这原来是小事,区区一名工匠的账,工部想填也能填。
偏偏这名工匠经手的雕像,是那尊在文武百官面前亮过相的玉兽,工部想要平这账时,发现当初根本没过明账,皆是几个工部官员为讨好东宫,暗自出钱购置。
不止如此,大理寺与都察院竟然找来不止一个玉雕师作供词,好几个当时都雕过那尊玉兽像,对玉料的耗费与工时一清二楚。这说明什么,说明大理寺与都察院是可以通过玉雕师推测出大概的账目情况,如此一来,时隔几年,工部想要临时做一个伪账出来就难如登天。
“工部可还有异议?”大理寺卿问。
皇帝听着堂下证供,神色深沉。
工部的官员们已经慌到极致,工部尚书还在赶来的路上,他们连看徐阁老都不敢看,因为这么短时间,伪账根本无法做,他们不知道如何辩,“此事蹊跷,又事发突然,下官需回去仔细审查账目才可告知。”
“玉雕师乃工部所出,但都察院审查时发现并未在你们工部的账目上,这点本就异常。”大理寺卿厉声问道:“这么大的玉件,你们工部还得需要账目才能告知?”

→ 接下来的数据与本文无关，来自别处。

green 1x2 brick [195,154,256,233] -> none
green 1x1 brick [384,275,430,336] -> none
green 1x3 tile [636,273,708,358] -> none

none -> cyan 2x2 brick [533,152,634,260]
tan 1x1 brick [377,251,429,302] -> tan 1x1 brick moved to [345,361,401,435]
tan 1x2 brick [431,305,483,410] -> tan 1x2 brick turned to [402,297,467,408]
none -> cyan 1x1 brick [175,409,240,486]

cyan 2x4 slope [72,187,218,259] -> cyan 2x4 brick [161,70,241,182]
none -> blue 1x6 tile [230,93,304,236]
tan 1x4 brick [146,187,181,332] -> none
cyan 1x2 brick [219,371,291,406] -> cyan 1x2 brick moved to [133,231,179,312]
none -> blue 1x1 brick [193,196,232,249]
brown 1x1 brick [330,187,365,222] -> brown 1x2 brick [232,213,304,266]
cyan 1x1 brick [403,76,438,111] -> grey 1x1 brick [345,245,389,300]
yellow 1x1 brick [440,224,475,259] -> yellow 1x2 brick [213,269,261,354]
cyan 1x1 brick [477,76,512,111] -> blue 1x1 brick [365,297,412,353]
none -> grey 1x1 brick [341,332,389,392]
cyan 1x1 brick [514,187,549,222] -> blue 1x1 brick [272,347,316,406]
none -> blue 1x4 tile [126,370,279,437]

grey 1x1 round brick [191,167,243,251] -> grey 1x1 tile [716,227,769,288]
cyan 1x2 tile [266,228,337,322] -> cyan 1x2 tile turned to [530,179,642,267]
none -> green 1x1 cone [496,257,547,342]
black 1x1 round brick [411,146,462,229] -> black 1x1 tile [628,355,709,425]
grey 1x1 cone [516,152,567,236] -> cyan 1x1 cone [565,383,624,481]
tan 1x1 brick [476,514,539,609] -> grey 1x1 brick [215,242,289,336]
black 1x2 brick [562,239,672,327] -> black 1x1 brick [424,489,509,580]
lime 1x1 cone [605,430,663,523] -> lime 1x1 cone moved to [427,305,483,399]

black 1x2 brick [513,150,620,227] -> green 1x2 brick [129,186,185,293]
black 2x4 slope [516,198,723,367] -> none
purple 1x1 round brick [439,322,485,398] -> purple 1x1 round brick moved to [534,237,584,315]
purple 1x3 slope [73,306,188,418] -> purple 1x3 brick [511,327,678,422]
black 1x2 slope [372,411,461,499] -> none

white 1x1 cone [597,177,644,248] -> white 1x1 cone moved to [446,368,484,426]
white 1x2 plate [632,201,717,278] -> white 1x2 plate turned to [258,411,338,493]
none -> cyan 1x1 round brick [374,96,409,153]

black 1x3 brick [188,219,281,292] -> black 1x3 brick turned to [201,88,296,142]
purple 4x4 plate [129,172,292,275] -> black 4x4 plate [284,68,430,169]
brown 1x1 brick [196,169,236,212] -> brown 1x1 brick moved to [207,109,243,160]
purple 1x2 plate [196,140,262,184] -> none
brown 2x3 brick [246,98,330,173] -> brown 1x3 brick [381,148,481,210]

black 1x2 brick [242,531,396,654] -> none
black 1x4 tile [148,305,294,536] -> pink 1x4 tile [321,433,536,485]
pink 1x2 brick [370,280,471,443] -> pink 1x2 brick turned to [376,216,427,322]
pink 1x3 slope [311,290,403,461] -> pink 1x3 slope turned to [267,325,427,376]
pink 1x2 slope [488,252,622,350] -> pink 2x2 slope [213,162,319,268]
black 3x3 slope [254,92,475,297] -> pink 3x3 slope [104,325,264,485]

皇子在旁听着,大皇子差点都要乐出声,谁能想到还能迁出一宗这样的旧案来。
徐阁老微微看向其中一名工部官员。
“玉雕师的证词恐有误。”工部官员说道:“时隔这么久,用料如何凭几人的口供难成证据,况且当时赶工急迫,账目也有参差,这点确实需要工部仔细审查后才能给出答复。”